> Supplied entries:
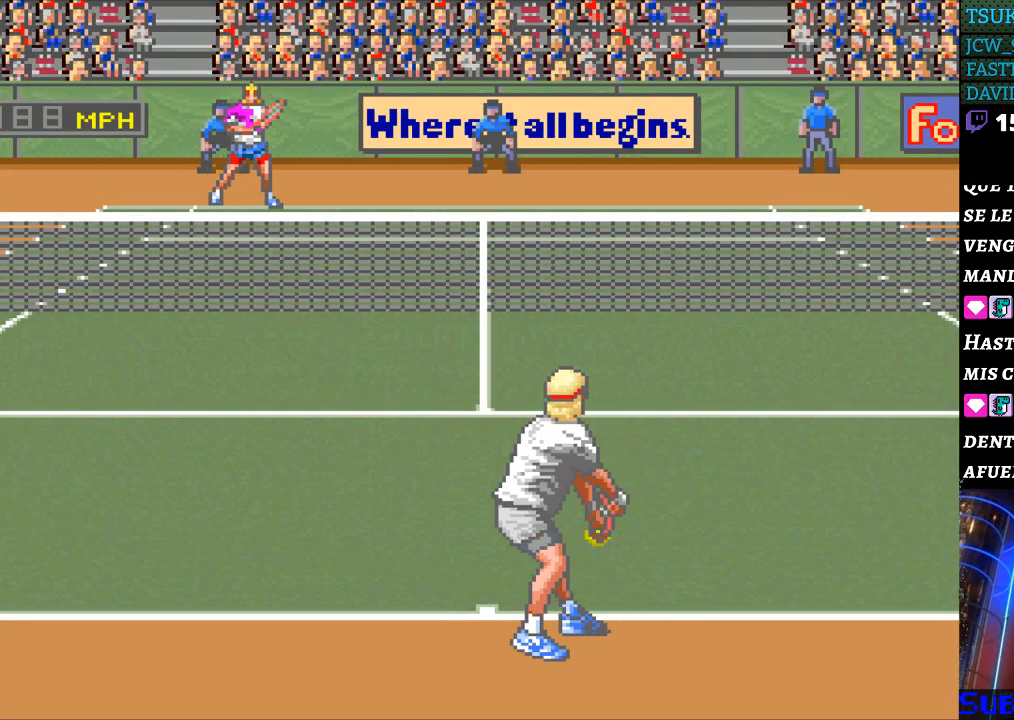
{"buttons": [], "events": []}
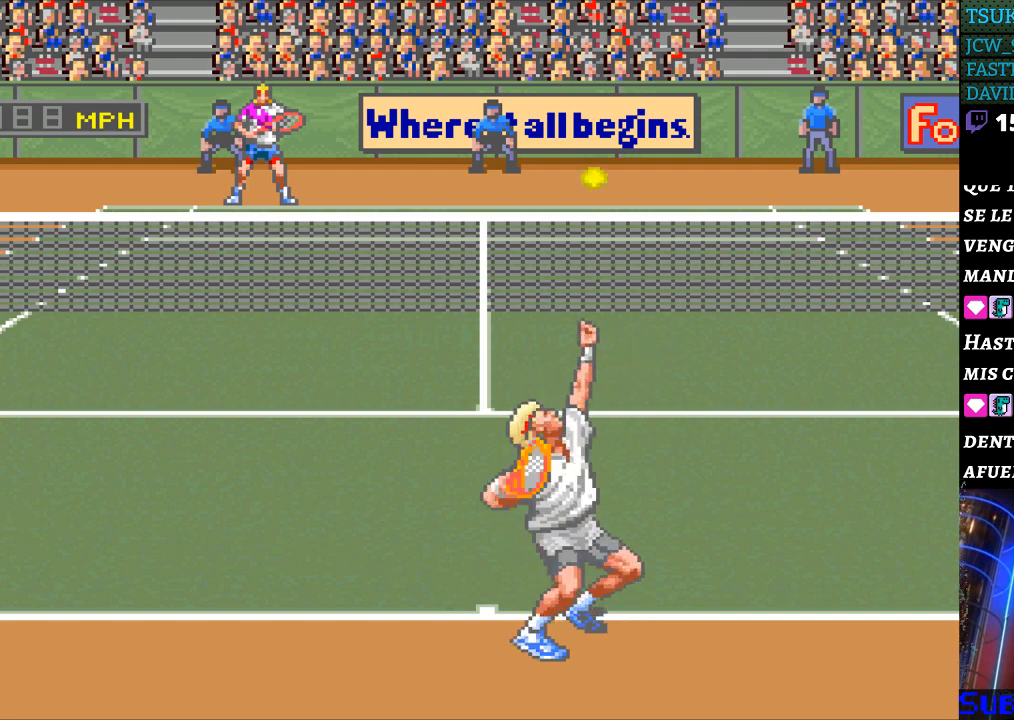
{"buttons": [], "events": []}
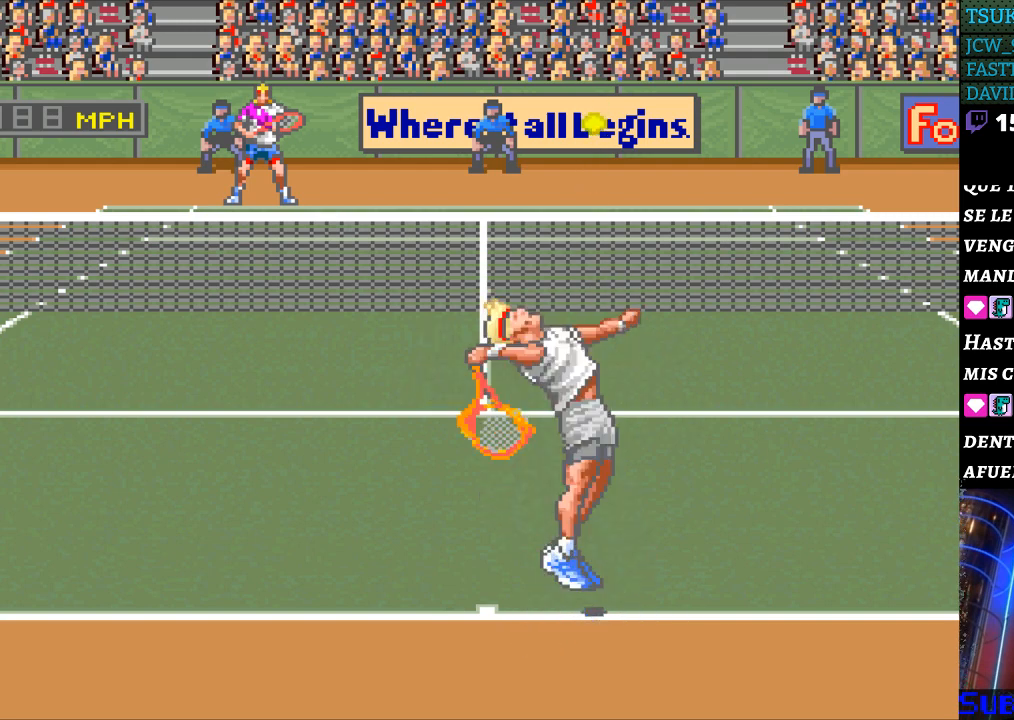
{"buttons": ["DPAD_LEFT"], "events": [[433, "DPAD_LEFT", "down"]]}
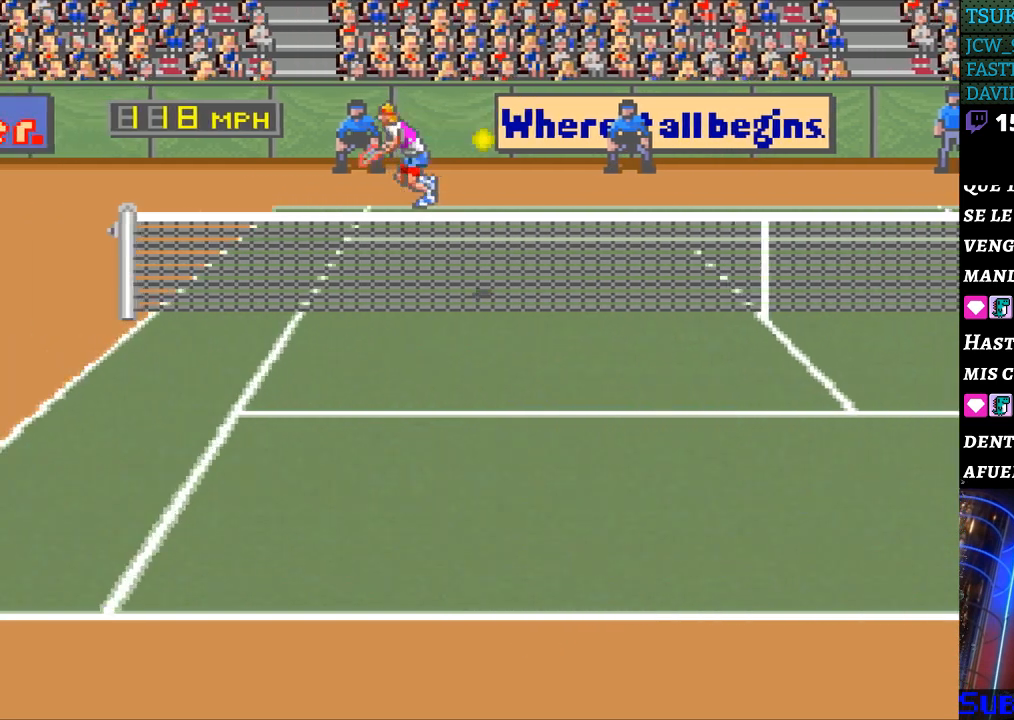
{"buttons": [], "events": [[300, "B", "down"], [333, "DPAD_LEFT", "up"], [433, "B", "up"]]}
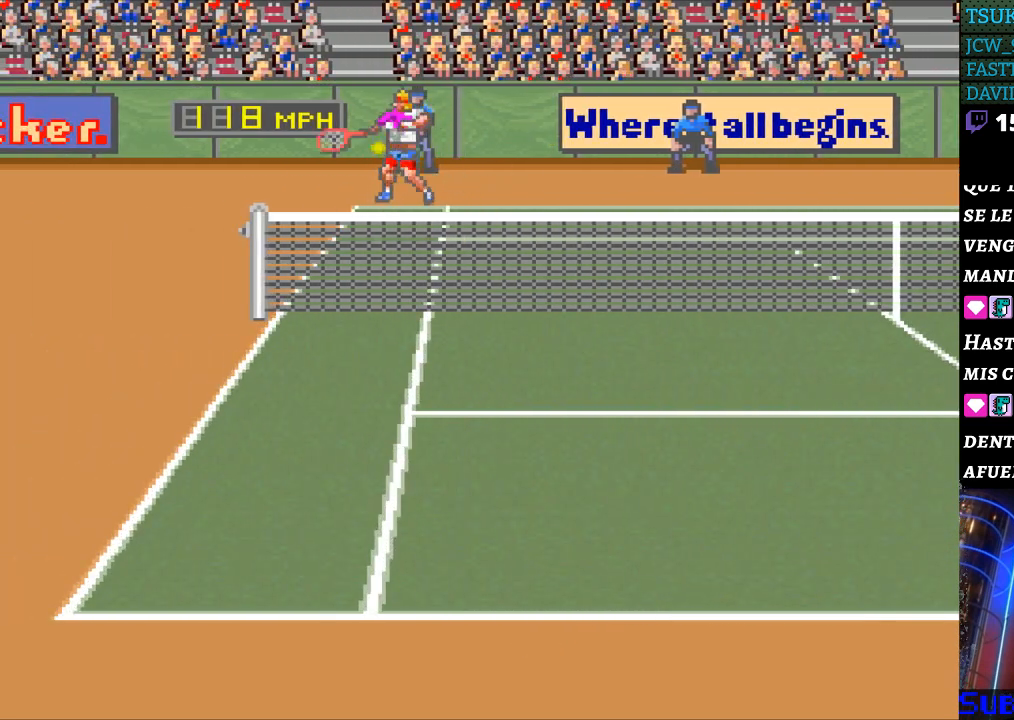
{"buttons": [], "events": [[100, "DPAD_RIGHT", "down"], [333, "DPAD_RIGHT", "up"]]}
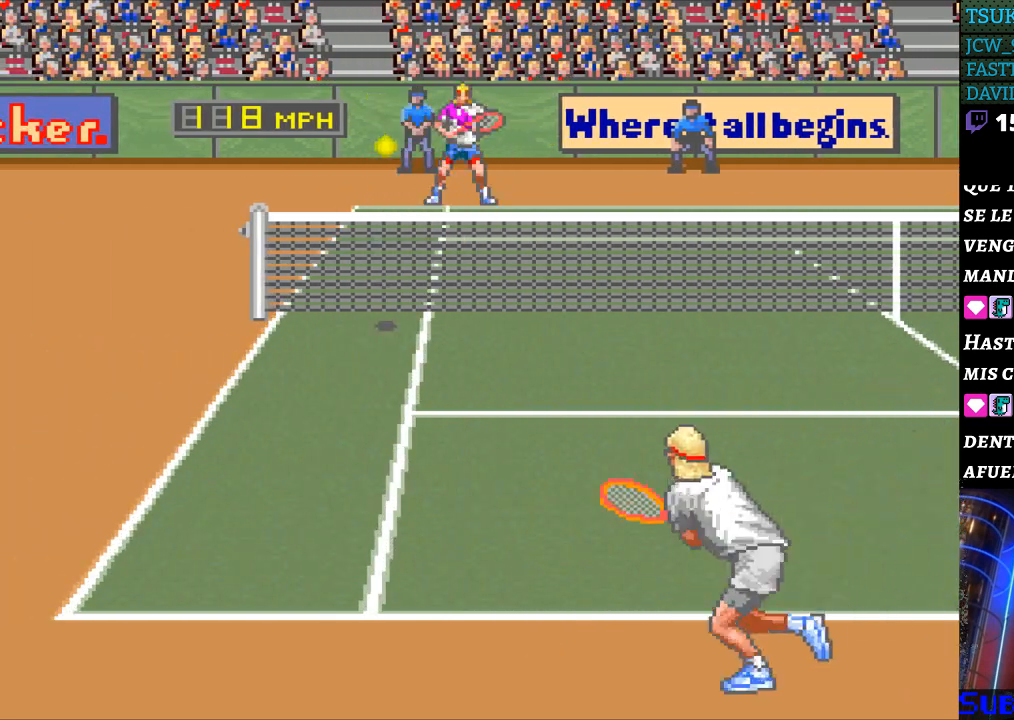
{"buttons": [], "events": []}
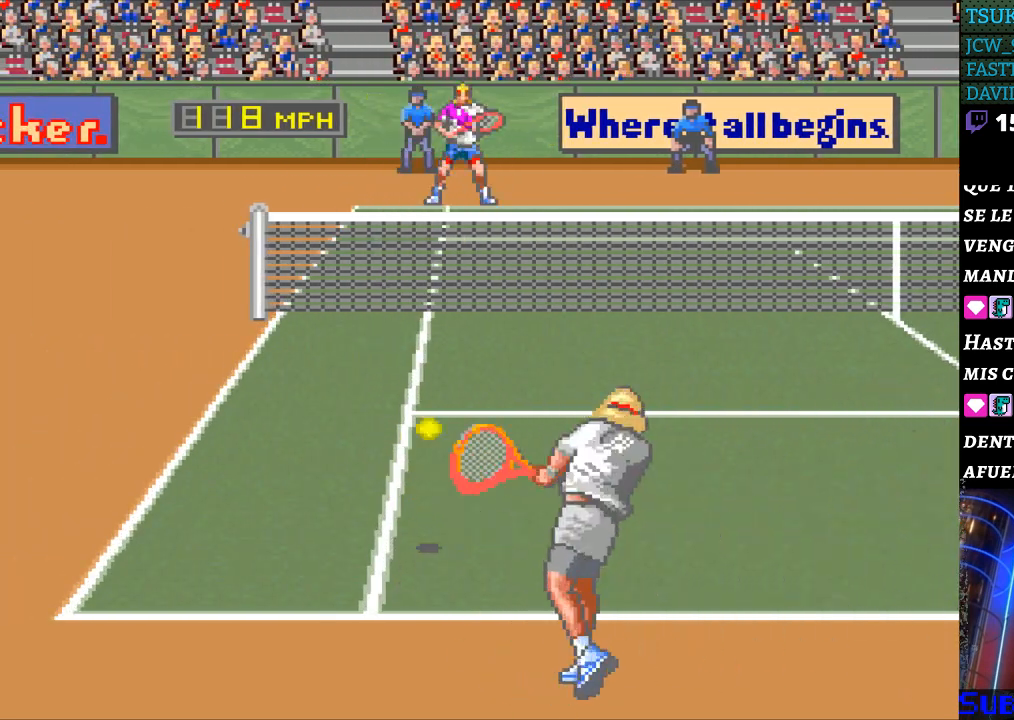
{"buttons": ["DPAD_RIGHT"], "events": [[300, "DPAD_RIGHT", "down"]]}
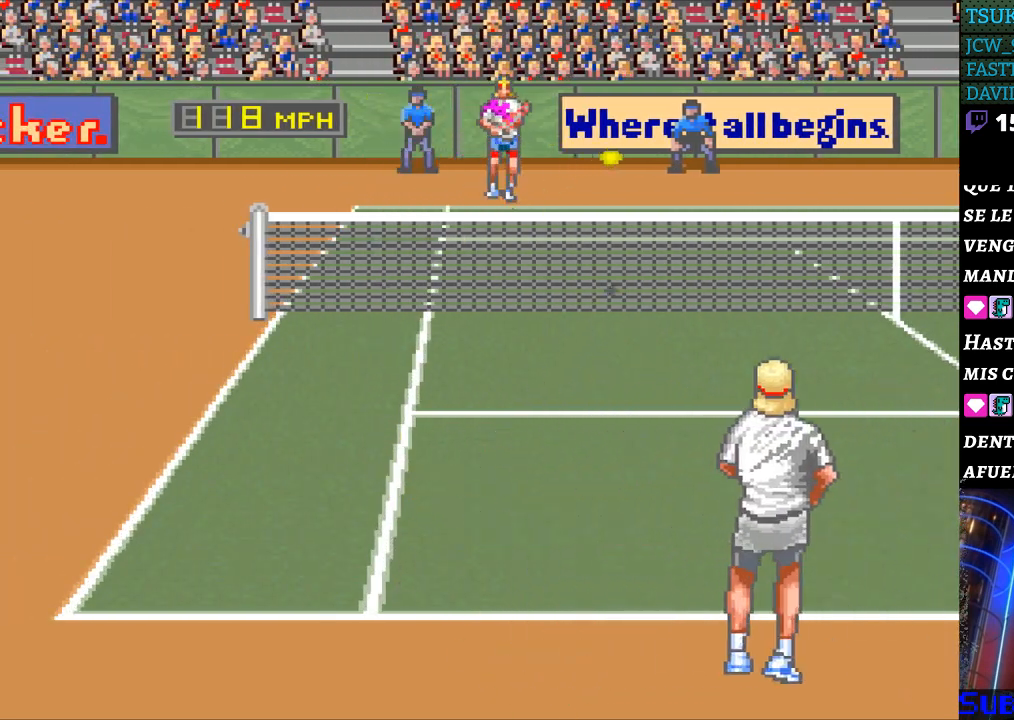
{"buttons": [], "events": [[400, "DPAD_RIGHT", "up"], [433, "B", "down"], [500, "B", "up"]]}
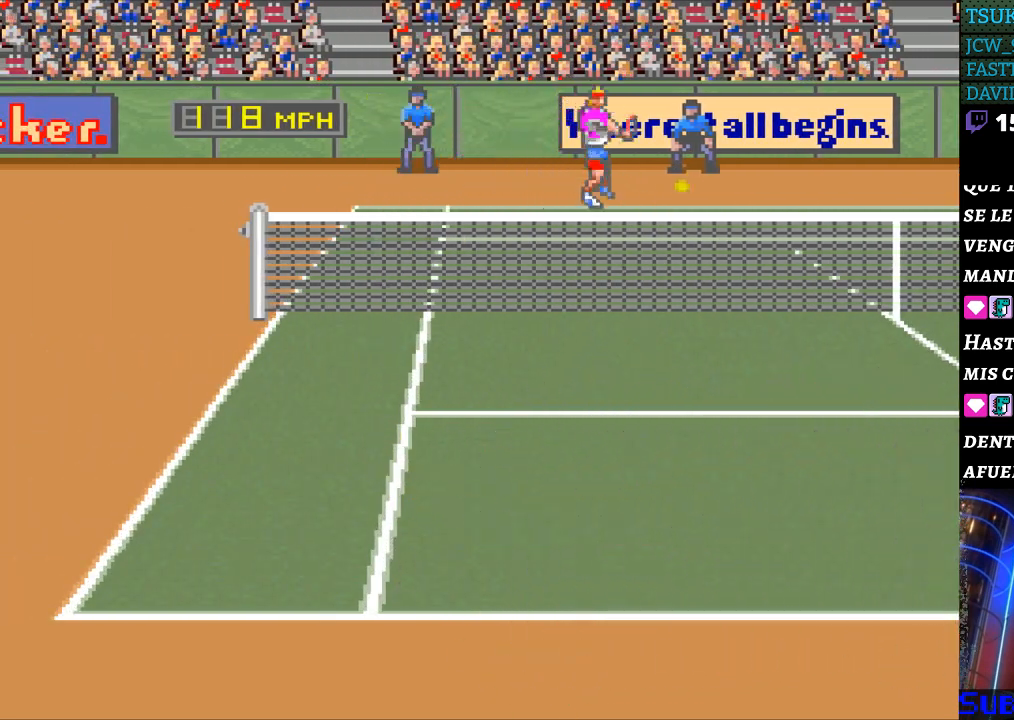
{"buttons": ["DPAD_RIGHT"], "events": [[367, "DPAD_RIGHT", "down"]]}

> Brief:
Search the records above for the string "down". Report each line that has it.

> Exercise result:
{"buttons": ["DPAD_LEFT"], "events": [[433, "DPAD_LEFT", "down"]]}
{"buttons": [], "events": [[300, "B", "down"], [333, "DPAD_LEFT", "up"], [433, "B", "up"]]}
{"buttons": [], "events": [[100, "DPAD_RIGHT", "down"], [333, "DPAD_RIGHT", "up"]]}
{"buttons": ["DPAD_RIGHT"], "events": [[300, "DPAD_RIGHT", "down"]]}
{"buttons": [], "events": [[400, "DPAD_RIGHT", "up"], [433, "B", "down"], [500, "B", "up"]]}
{"buttons": ["DPAD_RIGHT"], "events": [[367, "DPAD_RIGHT", "down"]]}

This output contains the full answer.